> _Exercise brief_
Lines from the one containing "Gautam Gambhir" through the end of the data below are to be transcribed exactly; leave out all others.

> _Record set_
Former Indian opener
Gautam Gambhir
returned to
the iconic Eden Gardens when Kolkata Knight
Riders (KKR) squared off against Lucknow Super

> _Exercise result_
Gautam Gambhir
returned to
the iconic Eden Gardens when Kolkata Knight
Riders (KKR) squared off against Lucknow Super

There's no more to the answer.